Langkah Persib menolak dana bonus setengah jalan ini menuai dukungan dari banyak pendukung, yang menilai keputusan klub mencerminkan integritas dan sikap profesional.
Persoalan Etika dan Akuntabilitas Janji Publik
Kontroversi bonus Persib tidak semata soal nominal. Ada aspek etis yang lebih luas. Dalam tata kelola pemerintahan, setiap komitmen atau janji yang diumumkan kepada publik seharusnya didasari perhitungan kemampuan anggaran yang realistis.
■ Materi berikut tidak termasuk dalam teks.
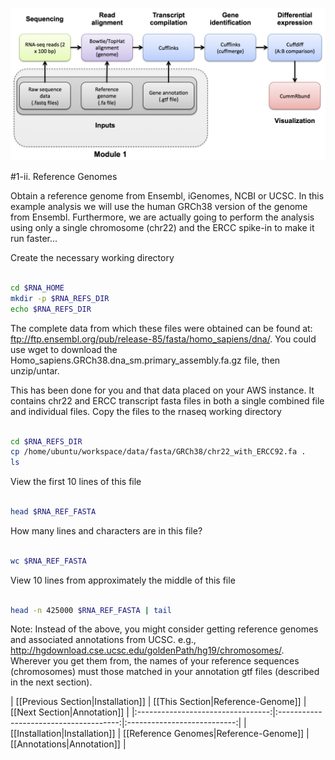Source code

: ![RNA-seq Flowchart - Module 2](Images/RNA-seq_Flowchart2.png)

#1-ii. Reference Genomes

Obtain a reference genome from Ensembl, iGenomes, NCBI or UCSC. In this example analysis we will use the human GRCh38 version of the genome from Ensembl. Furthermore, we are actually going to perform the analysis using only a single chromosome (chr22) and the ERCC spike-in to make it run faster...

Create the necessary working directory

```bash

cd $RNA_HOME
mkdir -p $RNA_REFS_DIR
echo $RNA_REFS_DIR

```

The complete data from which these files were obtained can be found at: ftp://ftp.ensembl.org/pub/release-85/fasta/homo_sapiens/dna/. You could use wget to download the Homo_sapiens.GRCh38.dna_sm.primary_assembly.fa.gz file, then unzip/untar.

This has been done for you and that data placed on your AWS instance. It contains chr22 and ERCC transcript fasta files in both a single combined file and individual files. Copy the files to the rnaseq working directory

```bash

cd $RNA_REFS_DIR
cp /home/ubuntu/workspace/data/fasta/GRCh38/chr22_with_ERCC92.fa .
ls 

```

View the first 10 lines of this file

```bash

head $RNA_REF_FASTA

```

How many lines and characters are in this file?

```bash

wc $RNA_REF_FASTA

```

View 10 lines from approximately the middle of this file

```bash

head -n 425000 $RNA_REF_FASTA | tail

```

Note: Instead of the above, you might consider getting reference genomes and associated annotations from UCSC. e.g., http://hgdownload.cse.ucsc.edu/goldenPath/hg19/chromosomes/.
Wherever you get them from, the names of your reference sequences (chromosomes) must those matched in your annotation gtf files (described in the next section).

| [[Previous Section|Installation]] | [[This Section|Reference-Genome]]      | [[Next Section|Annotation]] |
|:---------------------------------:|:--------------------------------------:|:---------------------------:|
| [[Installation|Installation]]     | [[Reference Genomes|Reference-Genome]] | [[Annotations|Annotation]]   |
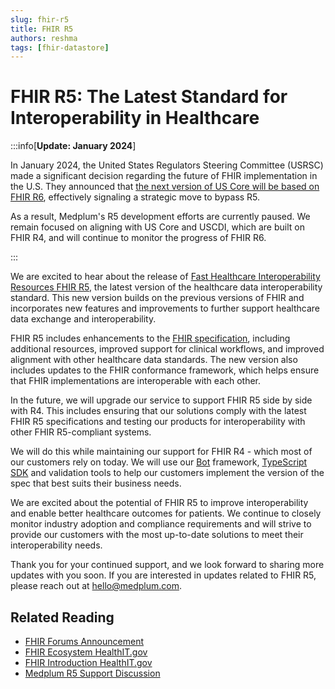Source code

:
 ```yaml
---
slug: fhir-r5
title: FHIR R5
authors: reshma
tags: [fhir-datastore]
---
```


# FHIR R5: The Latest Standard for Interoperability in Healthcare

:::info[**Update: January 2024**]

In January 2024, the United States Regulators Steering Committee (USRSC) made a significant decision regarding the future of FHIR implementation in the U.S. They announced that [the next version of US Core will be based on FHIR R6](https://build.fhir.org/ig/HL7/US-Core/future-of-US-core.html#:~:text=In%20January%202024%2C%20the%20USRSC,the%20upcoming%20FHIR%20Version%20R6.), effectively signaling a strategic move to bypass R5.

As a result, Medplum's R5 development efforts are currently paused. We remain focused on aligning with US Core and USCDI, which are built on FHIR R4, and will continue to monitor the progress of FHIR R6.

:::

We are excited to hear about the release of [Fast Healthcare Interoperability Resources FHIR R5](http://hl7.org/fhir/), the latest version of the healthcare data interoperability standard. This new version builds on the previous versions of FHIR and incorporates new features and improvements to further support healthcare data exchange and interoperability.

<!-- truncate -->

FHIR R5 includes enhancements to the [FHIR specification](/docs/api/fhir/resources), including additional resources, improved support for clinical workflows, and improved alignment with other healthcare data standards. The new version also includes updates to the FHIR conformance framework, which helps ensure that FHIR implementations are interoperable with each other.

In the future, we will upgrade our service to support FHIR R5 side by side with R4. This includes ensuring that our solutions comply with the latest FHIR R5 specifications and testing our products for interoperability with other FHIR R5-compliant systems.

We will do this while maintaining our support for FHIR R4 - which most of our customers rely on today. We will use our [Bot](/docs/bots) framework, [TypeScript SDK](/docs/sdk) and validation tools to help our customers implement the version of the spec that best suits their business needs.

We are excited about the potential of FHIR R5 to improve interoperability and enable better healthcare outcomes for patients. We continue to closely monitor industry adoption and compliance requirements and will strive to provide our customers with the most up-to-date solutions to meet their interoperability needs.

Thank you for your continued support, and we look forward to sharing more updates with you soon. If you are interested in updates related to FHIR R5, please reach out at hello@medplum.com.

## Related Reading

- [FHIR Forums Announcement](https://chat.fhir.org/#narrow/stream/179240-Announcements/topic/R5.20IS.20LIVE)
- [FHIR Ecosystem HealthIT.gov](https://www.healthit.gov/isp/fhir-ecosystem)
- [FHIR Introduction HealthIT.gov](https://www.healthit.gov/isp/fhir-introduction)
- [Medplum R5 Support Discussion](https://github.com/medplum/medplum/discussions/2813)

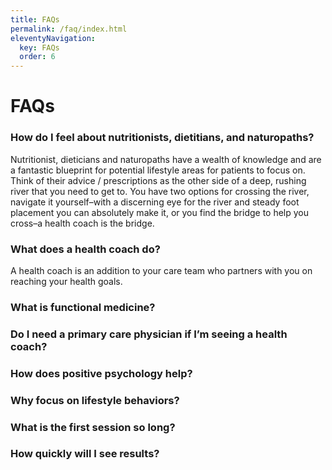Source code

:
 ```yaml
---
title: FAQs
permalink: /faq/index.html
eleventyNavigation:
  key: FAQs
  order: 6
---
```

# FAQs

### How do I feel about nutritionists, dietitians, and naturopaths?

Nutritionist, dieticians and naturopaths have a wealth of knowledge and are a fantastic blueprint for potential lifestyle areas for patients to focus on. Think of their advice / prescriptions as the other side of a deep, rushing river that you need to get to. You have two options for crossing the river, navigate it yourself–with a discerning eye for the river and steady foot placement you can absolutely make it, or you find the bridge to help you cross–a health coach is the bridge.


### What does a health coach do?
A health coach is an addition to your care team who partners with you on reaching your health goals.

### What is functional medicine?
### Do I need a primary care physician if I’m seeing a health coach?
### How does positive psychology help?
### Why focus on lifestyle behaviors?
### What is the first session so long?
### How quickly will I see results?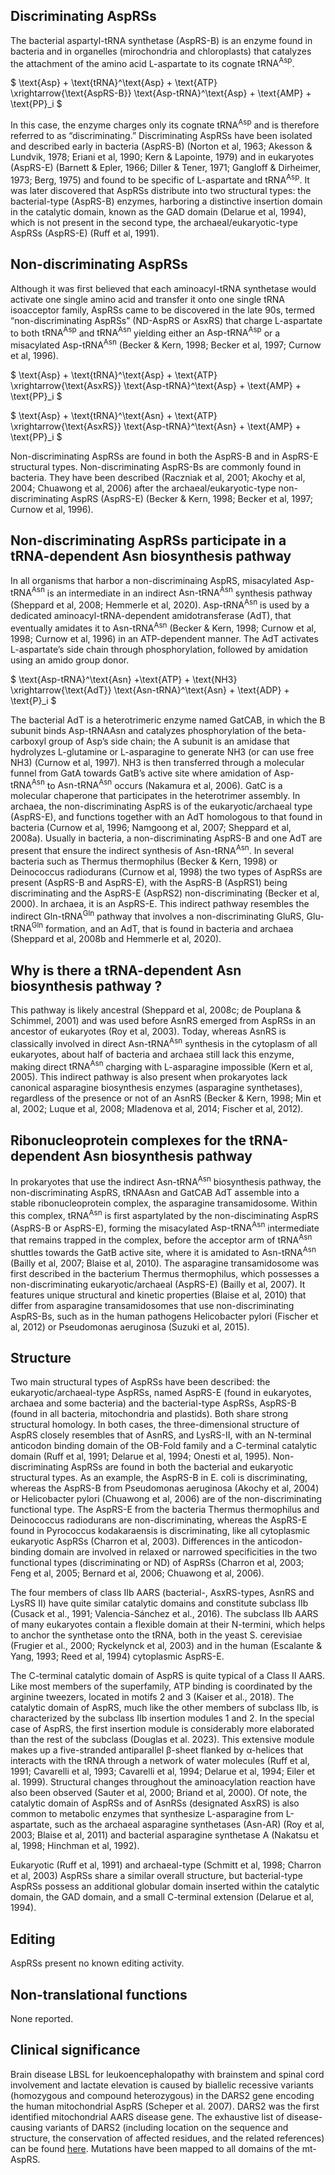 ## Discriminating AspRSs

The bacterial aspartyl-tRNA synthetase (AspRS-B) is an enzyme found in bacteria and in organelles (mirochondria and chloroplasts) that catalyzes the attachment of the amino acid L-aspartate to its cognate $\text{tRNA}^\text{Asp}$. 


$ \text{Asp} + \text{tRNA}^\text{Asp} + \text{ATP} \xrightarrow{\text{AspRS-B}} \text{Asp-tRNA}^\text{Asp} + \text{AMP} + \text{PP}_i  $


In this case, the enzyme charges only its cognate $\text{tRNA}^\text{Asp}$ and is therefore referred to as “discriminating.” Discriminating AspRSs have been isolated and described early in bacteria (AspRS-B) (Norton et al, 1963; Akesson & Lundvik, 1978; Eriani et al, 1990; Kern & Lapointe, 1979) and in eukaryotes (AspRS-E) (Barnett & Epler, 1966; Diller & Tener, 1971; Gangloff & Dirheimer, 1973; Berg, 1975) and found to be specific of L-aspartate and $\text{tRNA}^\text{Asp}$. It was later discovered that AspRSs distribute into two structural types: the bacterial-type (AspRS-B) enzymes, harboring a distinctive insertion domain in the catalytic domain, known as the GAD domain (Delarue et al, 1994), which is not present in the second type, the archaeal/eukaryotic-type AspRSs (AspRS-E) (Ruff et al, 1991). 



## Non-discriminating AspRSs
Although it was first believed that each aminoacyl-tRNA synthetase would activate one single amino acid and transfer it onto one single tRNA isoacceptor family, AspRSs came to be discovered in the late 90s, termed “non-discriminating AspRSs” (ND-AspRS or AsxRS) that charge L-aspartate to both $\text{tRNA}^\text{Asp}$ and $\text{tRNA}^\text{Asn}$ yielding either an $\text{Asp-tRNA}^\text{Asp}$ or a misacylated $\text{Asp-tRNA}^\text{Asn}$ (Becker & Kern, 1998; Becker et al, 1997; Curnow et al, 1996).


$ \text{Asp} + \text{tRNA}^\text{Asp} + \text{ATP} \xrightarrow{\text{AsxRS}} \text{Asp-tRNA}^\text{Asp} + \text{AMP} + \text{PP}_i $



$ \text{Asp} + \text{tRNA}^\text{Asn} + \text{ATP} \xrightarrow{\text{AsxRS}} \text{Asp-tRNA}^\text{Asn} + \text{AMP} + \text{PP}_i $

Non-discriminating AspRSs are found in both the AspRS-B and in AspRS-E structural types. Non-discriminating AspRS-Bs are commonly found in bacteria. They have been described (Raczniak et al, 2001; Akochy et al, 2004; Chuawong et al, 2006) after the archaeal/eukaryotic-type non-discriminating AspRS (AspRS-E) (Becker & Kern, 1998; Becker et al, 1997; Curnow et al, 1996). 

## Non-discriminating AspRSs participate in a tRNA-dependent Asn biosynthesis pathway

In all organisms that harbor a non-discriminaing AspRS, misacylated $\text{Asp-tRNA}^\text{Asn}$ is an intermediate in an indirect $\text{Asn-tRNA}^\text{Asn}$ synthesis pathway (Sheppard et al, 2008; Hemmerle et al, 2020). $\text{Asp-tRNA}^\text{Asn}$ is used by a dedicated aminoacyl-tRNA-dependent amidotransferase (AdT), that eventually amidates it to $\text{Asn-tRNA}^\text{Asn}$ (Becker & Kern, 1998; Curnow et al, 1998; Curnow et al, 1996) in an ATP-dependent manner. The AdT activates L-aspartate’s side chain through phosphorylation, followed by amidation using an amido group donor.

$ \text{Asp-tRNA}^\text{Asn} +\text{ATP} + \text{NH3} \xrightarrow{\text{AdT}} \text{Asn-tRNA}^\text{Asn} + \text{ADP} + \text{P}_i $

The bacterial AdT is a heterotrimeric enzyme named GatCAB, in which the B subunit binds Asp-tRNAAsn and catalyzes phosphorylation of the beta-carboxyl group of Asp’s side chain; the A subunit is an amidase that hydrolyzes L-glutamine or L-asparagine to generate NH3 (or can use free NH3) (Curnow et al, 1997). NH3 is then transferred through a molecular funnel from GatA towards GatB’s active site where amidation of $\text{Asp-tRNA}^\text{Asn}$ to $\text{Asn-tRNA}^\text{Asn}$ occurs (Nakamura et al, 2006). GatC is a molecular chaperone that participates in the heterotrimer assembly. In archaea, the non-discriminating AspRS is of the eukaryotic/archaeal type (AspRS-E), and functions together with an AdT homologous to that found in bacteria (Curnow et al, 1996; Namgoong et al, 2007; Sheppard et al, 2008a).
Usually in bacteria, a non-discriminating AspRS-B and one AdT are present that ensure the indirect synthesis of $\text{Asn-tRNA}^\text{Asn}$. In several bacteria such as Thermus thermophilus (Becker & Kern, 1998) or Deinococcus radiodurans (Curnow et al, 1998) the two types of AspRSs are present (AspRS-B and AspRS-E), with the AspRS-B (AspRS1) being discriminating and the AspRS-E (AspRS2) non-discriminating (Becker et al, 2000). In archaea, it is an AspRS-E.
This indirect pathway resembles the indirect $\text{Gln-tRNA}^\text{Gln}$ pathway that involves a non-discriminating GluRS, $\text{Glu-tRNA}^\text{Gln}$ formation, and an AdT, that is found in bacteria and archaea (Sheppard et al, 2008b and Hemmerle et al, 2020).

## Why is there a tRNA-dependent Asn biosynthesis pathway ?

This pathway is likely ancestral (Sheppard et al, 2008c; de Pouplana & Schimmel, 2001) and was used before AsnRS emerged from AspRSs in an ancestor of eukaryotes (Roy et al, 2003). Today, whereas AsnRS is classically involved in direct $\text{Asn-tRNA}^\text{Asn}$ synthesis in the cytoplasm of all eukaryotes, about half of bacteria and archaea still lack this enzyme, making direct $\text{tRNA}^\text{Asn}$ charging with L-asparagine impossible (Kern et al, 2005). This indirect pathway is also present when prokaryotes lack canonical asparagine biosynthesis enzymes (asparagine synthetases), regardless of the presence or not of an AsnRS (Becker & Kern, 1998; Min et al, 2002; Luque et al, 2008; Mladenova et al, 2014; Fischer et al, 2012). 

## Ribonucleoprotein complexes for the tRNA-dependent Asn biosynthesis pathway

In prokaryotes that use the indirect $\text{Asn-tRNA}^\text{Asn}$ biosynthesis pathway, the non-discriminating AspRS, tRNAAsn and GatCAB AdT assemble into a stable ribonucleoprotein complex, the asparagine transamidosome. Within this complex, $\text{tRNA}^\text{Asn}$ is first aspartylated by the non-disciminating AspRS (AspRS-B or AspRS-E), forming the misacylated $\text{Asp-tRNA}^\text{Asn}$ intermediate that remains trapped in the complex, before the acceptor arm of $\text{tRNA}^\text{Asn}$ shuttles towards the GatB active site, where it is amidated to $\text{Asn-tRNA}^\text{Asn}$ (Bailly et al, 2007; Blaise et al, 2010). The asparagine transamidosome was first described in the bacterium Thermus thermophilus, which possesses a non-discriminating eukaryotic/archaeal (AspRS-E) (Bailly et al, 2007). It features unique structural and kinetic properties (Blaise et al, 2010) that differ from asparagine transamidosomes that use non-discriminating AspRS-Bs, such as in the human pathogens Helicobacter pylori (Fischer et al, 2012) or Pseudomonas aeruginosa (Suzuki et al, 2015).



## Structure

Two main structural types of AspRSs have been described: the eukaryotic/archaeal-type AspRSs, named AspRS-E (found in eukaryotes, archaea and some bacteria) and the bacterial-type AspRSs, AspRS-B (found in all bacteria, mitochondria and plastids). Both share strong structural homology. In both cases, the three-dimensional structure of AspRS closely resembles that of AsnRS, and LysRS-II, with an N-terminal anticodon binding domain of the OB-Fold family and a C-terminal catalytic domain (Ruff et al, 1991; Delarue et al, 1994; Onesti et al, 1995). Non-discriminating AspRSs are found in both the bacterial and eukaryotic structural types. As an example, the AspRS-B in E. coli is discriminating, whereas the AspRS-B from Pseudomonas aeruginosa (Akochy et al, 2004) or Helicobacter pylori (Chuawong et al, 2006) are of the non-discriminating functional type. The AspRS-E from the bacteria Thermus thermophilus and Deinococcus radiodurans are non-discriminating, whereas the AspRS-E found in Pyrococcus kodakaraensis is discriminating, like all cytoplasmic eukaryotic AspRSs (Charron et al, 2003). Differences in the anticodon-binding domain are involved in relaxed or narrowed specificities in the two functional types (discriminating or ND) of AspRSs (Charron et al, 2003; Feng et al, 2005; Bernard et al, 2006; Chuawong et al, 2006).

The four members of class IIb AARS (bacterial-, AsxRS-types, AsnRS and LysRS II) have quite similar catalytic domains and constitute subclass IIb (Cusack et al., 1991; Valencia-Sánchez et al., 2016). The subclass IIb AARS of many eukaryotes contain a flexible domain at their N-termini, which helps to anchor the synthetase onto the tRNA, both in the yeast S. cerevisiae (Frugier et al., 2000; Ryckelynck et al, 2003) and in the human (Escalante & Yang, 1993; Reed et al, 1994) cytoplasmic AspRS-E. 

The C-terminal catalytic domain of AspRS is quite typical of a Class II AARS. Like most members of the superfamily, ATP binding is coordinated by the arginine tweezers, located in motifs 2 and 3 (Kaiser et al., 2018). The catalytic domain of AspRS, much like the other members of subclass IIb, is characterized by the subclass IIb insertion modules 1 and 2. In the special case of AspRS, the first insertion module is considerably more elaborated than the rest of the subclass (Douglas et al. 2023). This extensive module makes up a five-stranded antiparallel β-sheet flanked by α-helices that interacts with the tRNA through a network of water molecules (Ruff et al, 1991; Cavarelli et al, 1993; Cavarelli et al, 1994; Delarue et al, 1994; Eiler et al. 1999). Structural changes throughout the aminoacylation reaction have also been observed (Sauter et al, 2000; Briand et al, 2000). Of note, the catalytic domain of AspRSs and of AsnRSs (designated AsxRS) is also common to metabolic enzymes that synthesize L-asparagine from L-aspartate, such as the archaeal asparagine synthetases (Asn-AR) (Roy et al, 2003; Blaise et al, 2011) and bacterial asparagine synthetase A (Nakatsu et al, 1998; Hinchman et al, 1992).

Eukaryotic (Ruff et al, 1991) and archaeal-type (Schmitt et al, 1998; Charron et al, 2003) AspRSs share a similar overall structure, but bacterial-type AspRSs possess an additional globular domain inserted within the catalytic domain, the GAD domain, and a small C-terminal extension (Delarue et al, 1994).

 

## Editing
AspRSs present no known editing activity.

## Non-translational functions
None reported.


## Clinical significance

Brain disease LBSL for leukoencephalopathy with brainstem and spinal cord involvement and lactate elevation is caused by
biallelic recessive variants (homozygous and compound heterozygous) in the DARS2 gene encoding the human mitochondrial AspRS (Scheper et al. 2007). DARS2 was the first identified mitochondrial AARS disease gene. The exhaustive list of disease-causing variants of DARS2 (including location on the sequence and structure, the conservation of affected residues, and the related references) can be found [here](http://misynpat.org/misynpat/PageMaker.rvt?name=DARS2). Mutations have been mapped to all domains of the mt-AspRS.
Pakar kebijakan publik dari Universitas Padjadjaran, Dr. Hendra Kurniawan, menyebut bahwa kasus ini menjadi pelajaran penting mengenai akuntabilitas komunikasi pejabat publik. Menurutnya, janji yang tidak ditepati akan mencederai kepercayaan masyarakat.
“Apalagi Persib memiliki basis fans yang besar. Janji gubernur akan terus diingat publik. Bila tak bisa dipenuhi, kepercayaan publik bisa menurun,” kata Hendra.
Ia juga menekankan perlunya transparansi sumber dana penghargaan. Jika menggunakan skema sumbangan sukarela ASN, semestinya sejak awal dijelaskan kepada publik bahwa target Rp1 miliar hanya perkiraan, bukan angka mutlak.
Respons ASN Jawa Barat
Di sisi lain, sejumlah ASN Pemprov Jawa Barat juga sempat mempertanyakan mekanisme pengumpulan dana sukarela tersebut. Beberapa di antaranya khawatir sumbangan itu akan dianggap wajib, meski secara formal tidak ada kewajiban.
Namun, Herman Suryatman menekankan bahwa pengumpulan dana benar-benar atas dasar kerelaan. ASN diperbolehkan tidak ikut menyumbang jika merasa keberatan.
“Sukarela artinya berapapun nominal yang disumbangkan pasti diterima, dan tidak ada paksaan,” ujarnya.
Pelajaran bagi Pemerintah Daerah
Kasus bonus Persib menunjukkan pentingnya kehati-hatian pejabat pemerintah dalam berkomunikasi. Janji yang diumbar tanpa kesiapan bisa menjadi boomerang yang mencoreng citra pemerintah daerah.
Praktisi komunikasi politik, Asep Sulaeman, menilai wajar jika publik mempertanyakan komitmen Gubernur Dedi Mulyadi. Menurutnya, publikasi janji miliaran rupiah akan memicu ekspektasi tinggi.
“Kalau ternyata yang diberikan hanya sepertiga dari janji, maka wajar kalau muncul kekecewaan,” jelas Asep.